Exercise 1 :: Locate each line in the records that contains the word "Hartziekenhuis" and copy those lines.

Why the name “spectral theorem”? The set (or sometimes the “multiset”) of eigenvalues of a linear operator on a vector space $V$ is often called its “spectrum”, especially when $V$ is a real or complex vector space, either finite or infinite dimensional. This is related with the visual (and by extension the electromagnetic) spectrum, for reasons that would take us much too far into wave and quantum mechanics, so we shall say little more of that here (but you may encounter it again in your physics class(es)).

We’ll define the determinant of an operator $T$ on a finite dimensional space $V$ as follows: $T$ induces a linear operator $\wedge^n T$ on the top exterior power $\wedge^n V$ of $V$ (where $n = \dim V);$ this exterior power is one-dimensional, so an operator on it is multiplication by some scalar; $\det(T)$ is by definition the scalar corresponding to $\wedge^n T$. The “top exterior power” is a subspace of the “exterior algebra” $\wedge^\bullet (V)$ of $V$, which is the quotient of the tensor algebra by the two-sided ideal generated by $\{ v \otimes v : v \in V\}.$ (Recall that this ideal also contains $v \otimes w + w \otimes v$ for all $v,w \in V.)$ We’ll still have to construct the sign homomorphism from the symmetric group of order $\dim V$ to $\{1, -1\}$ to make sure that this exterior algebra is as large as we expect it to be, and that in particular that the $(\dim(V))$-th exterior power has dimension 1 rather than zero.

Interlude: normal subgroups; short exact sequences in the context of groups
A subgroup $H$ of $G$ is normal (satisfies $H = g^{-1} \! H g$ for all $g \in G)$ iff $H$ is the kernel of some group homomorphism from $G$ iff the injection $H \hookrightarrow G$ fits into a short exact sequence $\{1\} \to H \to G \to Q \to \{1\},$ in which case $Q$ is the quotient group $G/H.$ [The notation {1} for the one-element (“trivial”) group is usually abbreviated to plain 1, as in $1 \to H \to G \to Q \to 1.]$ This is not in Axler but can be found in any introductory text in abstract algebra; see for instance Artin, Chapter 2, section 10.
Examples: $1 \to A_n \to S_n \to \{ \pm 1 \};$ also, the determinant homomorphism ${\rm GL}_n(F) \to F^*$ gives the short exact sequence $1 \to {\rm SL}_n(F) \to {\rm GL}_n(F) \to F^* \to 1,$ and this works even if $F$ is just a commutative ring with unit as long as $F^*$ is understood as the group of invertible elements of $F$ — for example, ${\bf Z}^* = \{\pm 1\}.$

Some more tidbits about exterior algebra:

If $w \in \wedge^m V$ and $w' \in \wedge^{m'} V$ then $ww' = (-1)^{mm'} w'w;$ that is, $w$ and $w'$' commute unless $m,m'$ are both odd in which case $w$ and $w'$ anticommute. (The identity $ww' = (-1)^{mm'} w'w$ is also written in the equivalent form $w \wedge w' = (-1)^{mm'} w' \wedge w.)$
If $m + m' = n = \dim V$ then the natural pairing $\wedge^m V \times \wedge^{m'} V \to \wedge^n V$ is nondegenerate, and so identifies the $m'$-th exterior power canonically with the dual of the $m$-th, tensored with the top ($n$-th) exterior power.

Entries supplied ::
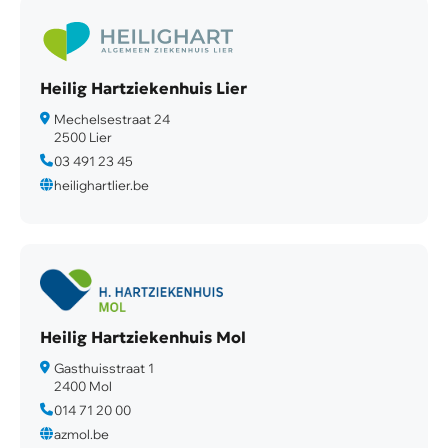
Heilig Hartziekenhuis Lier
Mechelsestraat 24
2500 Lier
03 491 23 45
heilighartlier.be
Heilig Hartziekenhuis Mol
Gasthuisstraat 1
2400 Mol
014 71 20 00
azmol.be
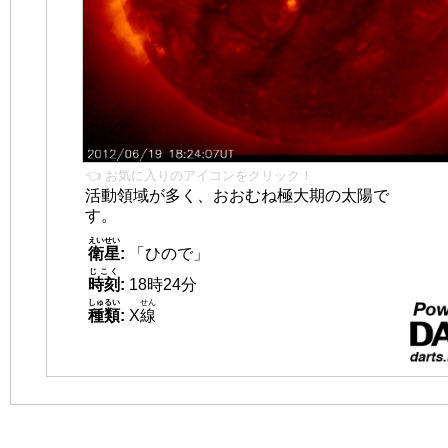
👈 お気に入りのアイコンをクリック！
活動領域が多く、おおむね極大期の太陽で
す。
えいせい
衛星
:
「ひので」
じこく
時刻
:
18時24分
しゅるい
せん
種類
:
X
線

Exercise 2 :: Return the passage of the exterior algebra notes between "Some more tidbits" and "($n$-th) exterior power.", inclusive, copied word for word.

Final answer 1 ::
Heilig Hartziekenhuis Lier
Heilig Hartziekenhuis Mol

Final answer 2 ::
Some more tidbits about exterior algebra:

If $w \in \wedge^m V$ and $w' \in \wedge^{m'} V$ then $ww' = (-1)^{mm'} w'w;$ that is, $w$ and $w'$' commute unless $m,m'$ are both odd in which case $w$ and $w'$ anticommute. (The identity $ww' = (-1)^{mm'} w'w$ is also written in the equivalent form $w \wedge w' = (-1)^{mm'} w' \wedge w.)$
If $m + m' = n = \dim V$ then the natural pairing $\wedge^m V \times \wedge^{m'} V \to \wedge^n V$ is nondegenerate, and so identifies the $m'$-th exterior power canonically with the dual of the $m$-th, tensored with the top ($n$-th) exterior power.